TASK INSTRUCTIONS –
- A) Answer these about the reply about XML versions:
(i) What may an XML processor accept, according to the reply?
(ii) Which character was intentionally rejected for XML 1.1 character content?
(iii) What is XML 1.1 intended for?
- B) Please write the next part of the reply about XML versions, picking up after its last sentence.

SOURCE EXTRACT –
%%
Rather, there are two different kinds of XML documents, XML 1.0 and XML
1.1. An XML processor may accept XML 1.0 only, or XML 1.1 only, or both.
(For that matter, it might accept JSON or any other format as well.)
> It should be fixed that at least from specification definition that
> any UNICODE character is valid.
The character U+0000 was intentionally rejected for XML 1.1 character
content. This is unlikely to change in future.
> It is possible to rewrite that by “&#” for some processors, but
> this not accepted by others.
It is acceptable in XML 1.1 documents, but not in XML 1.0 documents.
> I hope that you read and not put to bin. I hope that you also mark
> that XML version that is obsolete as obsolete.
XML 1.0 is not obsolete. XML 1.1 is intended only for specific use
cases that XML 1.0 cannot handle.
%%
COLLECTED DATA –
%%
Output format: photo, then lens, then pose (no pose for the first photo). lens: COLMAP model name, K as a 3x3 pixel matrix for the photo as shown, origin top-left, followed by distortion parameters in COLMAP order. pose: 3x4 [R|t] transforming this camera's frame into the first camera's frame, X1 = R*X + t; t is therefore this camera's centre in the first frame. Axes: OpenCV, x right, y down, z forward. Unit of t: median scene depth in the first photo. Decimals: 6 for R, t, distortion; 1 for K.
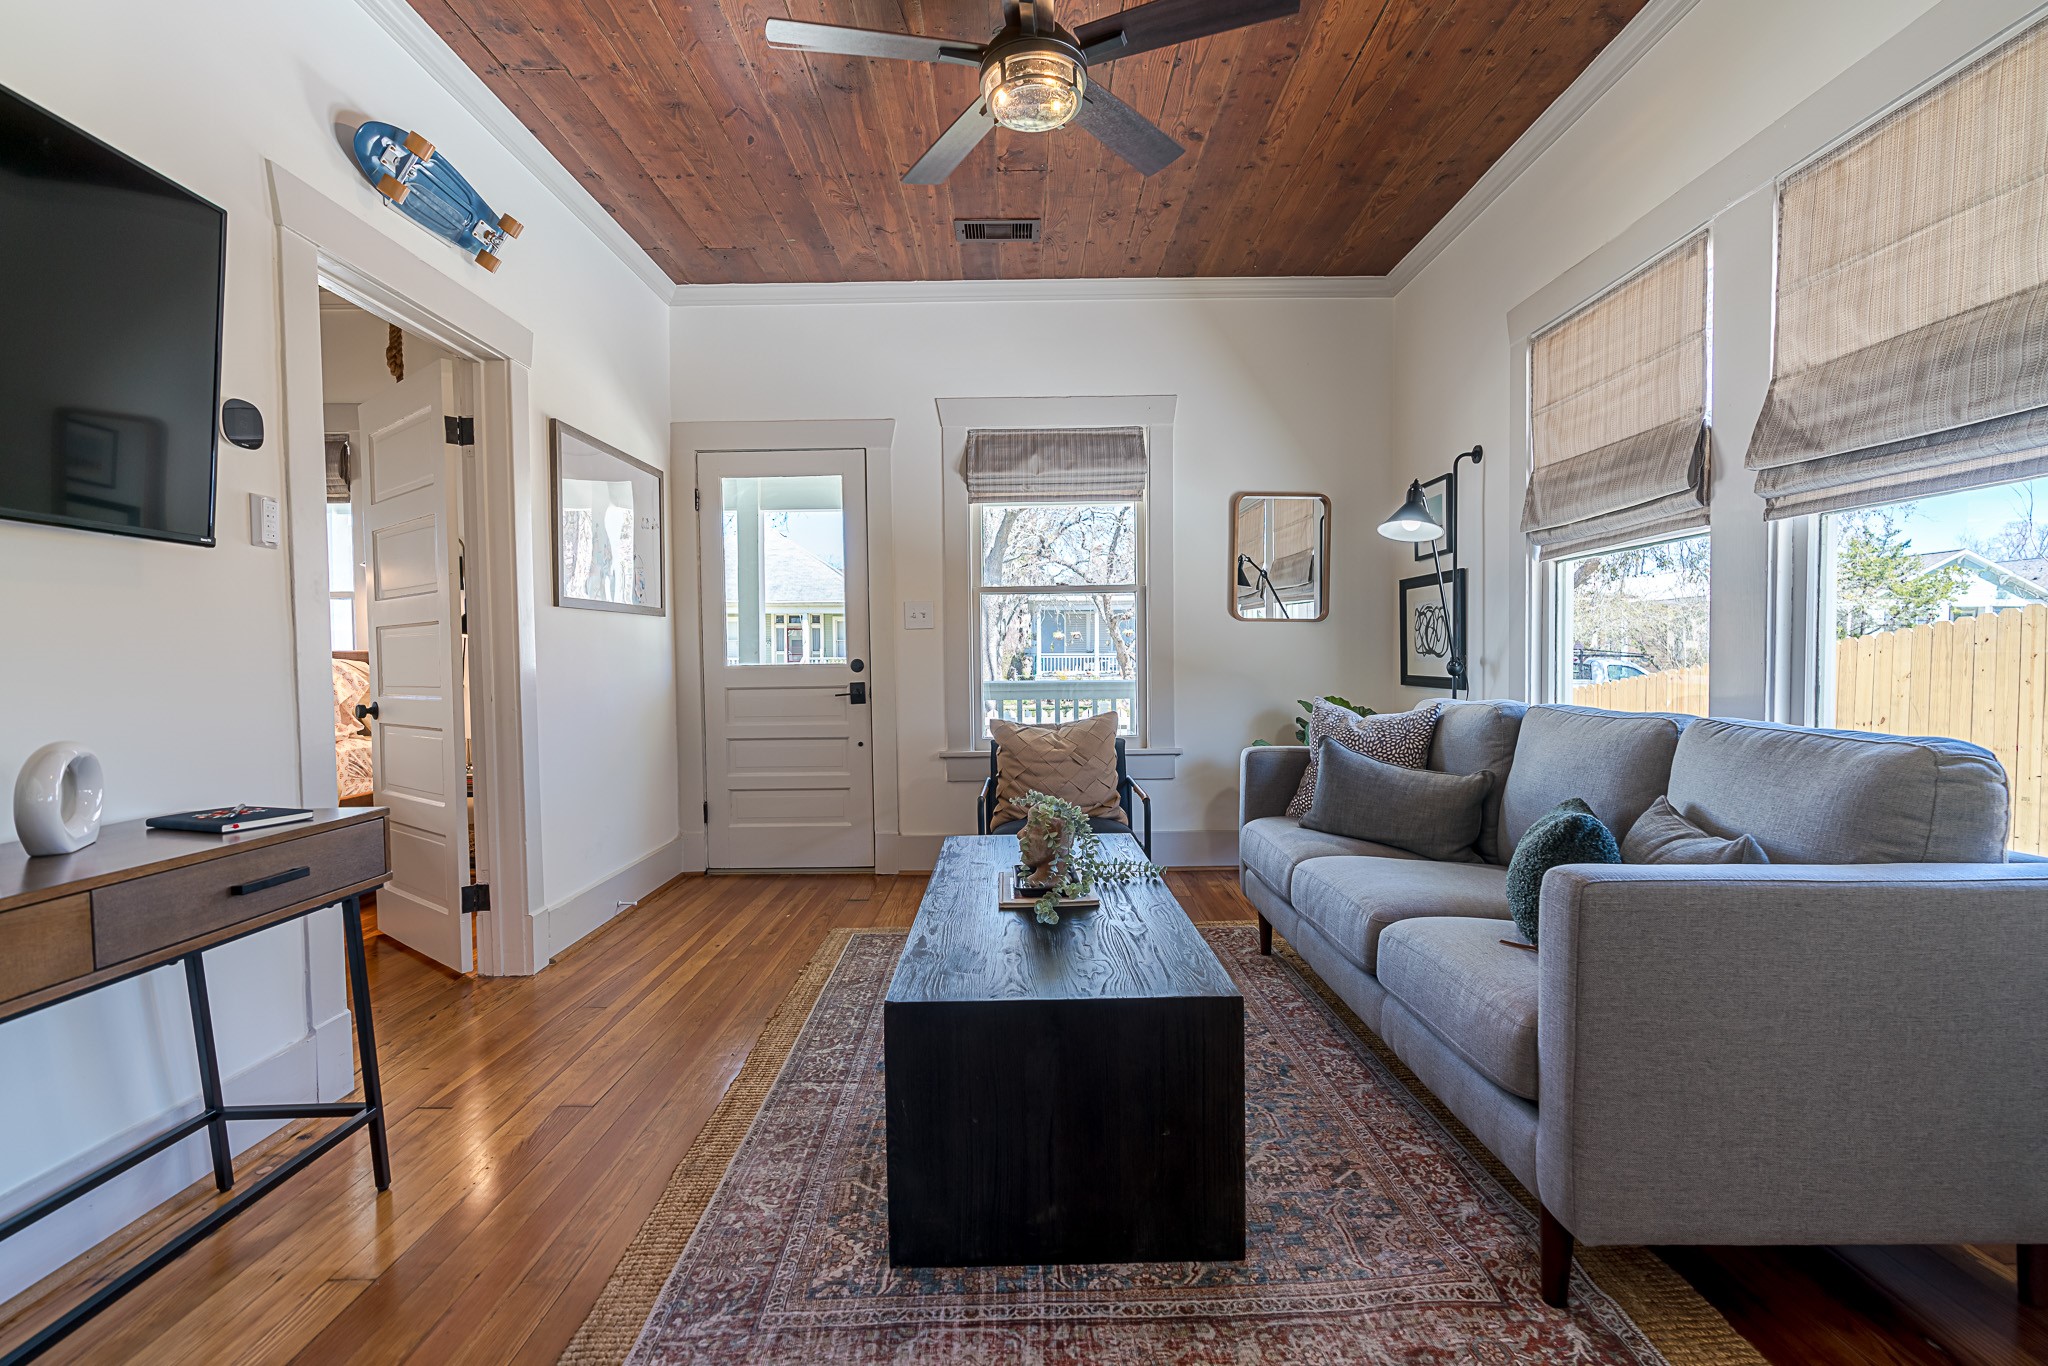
lens RADIAL K [[916.0, 0, 1021.3], [0, 916.0, 687.6], [0, 0, 1]] dist [-0.012887, 0.005576]
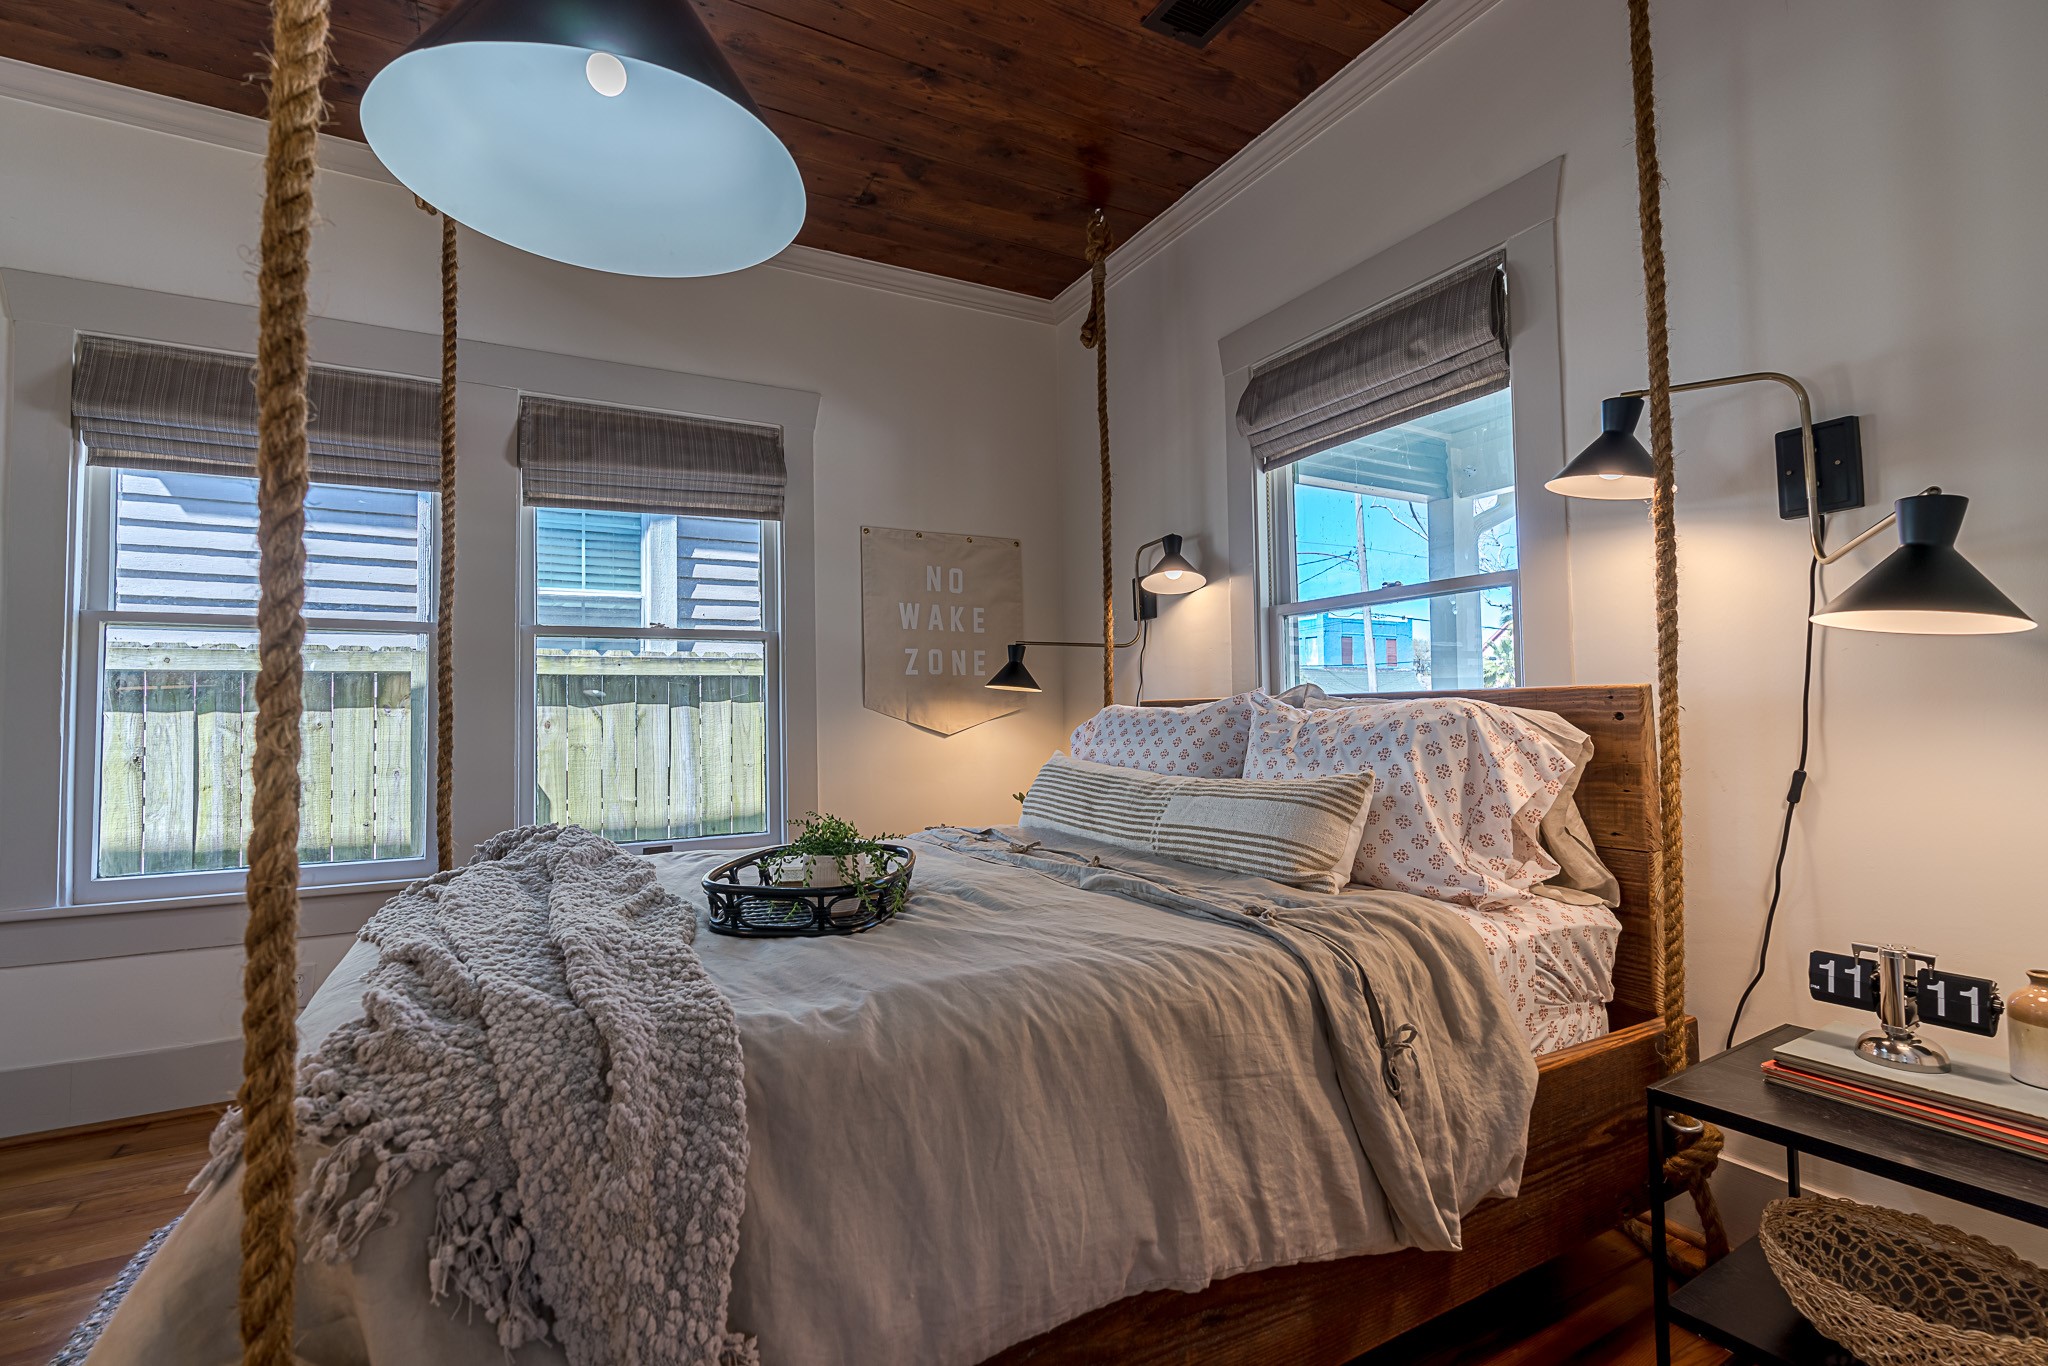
lens RADIAL K [[916.0, 0, 1016.9], [0, 916.0, 686.7], [0, 0, 1]] dist [-0.012887, 0.005576]
pose [[0.480246, -0.033018, -0.876512, -0.708736], [-0.019893, 0.998624, -0.048518, -0.021562], [0.876908, 0.040737, 0.478928, 0.870501]]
%%
WRITTEN ANSWERS –
- A)
(i) XML 1.0 only, XML 1.1 only, or both.
(ii) U+0000.
(iii) Only specific use cases that XML 1.0 cannot handle.

- B)
There is indeed a problem with Section 2.2, which reads "Legal characters
are tab, carriage return, line feed, and the legal characters of
Unicode and ISO/IEC 10646." Obviously, TAB, CR, and LF are already
legal characters. As I just noted on that page, the First Edition of
XML (1998) read "the legal graphic characters of Unicode." For whatever
reason, the word "graphic" was removed from the Second Edition of 2000,
perhaps because it is inaccurate: XML allows many characters that are
not graphic characters. A correct, if not necessarily clear, revision
would be to add the words "except those in general category Cc".
> PS: Frankly speaking I would like to have XML 2.0 that it will be
> called short-xml, so pair tag will be possible to write in short form
> (e.g. <tag>…</tag> is same as <tag>…</>).
This also is unlikely to happen. The failure of XML 1.1 has made us
very unwilling to work on any successor format that does not have *major*
advantages over XML 1.0.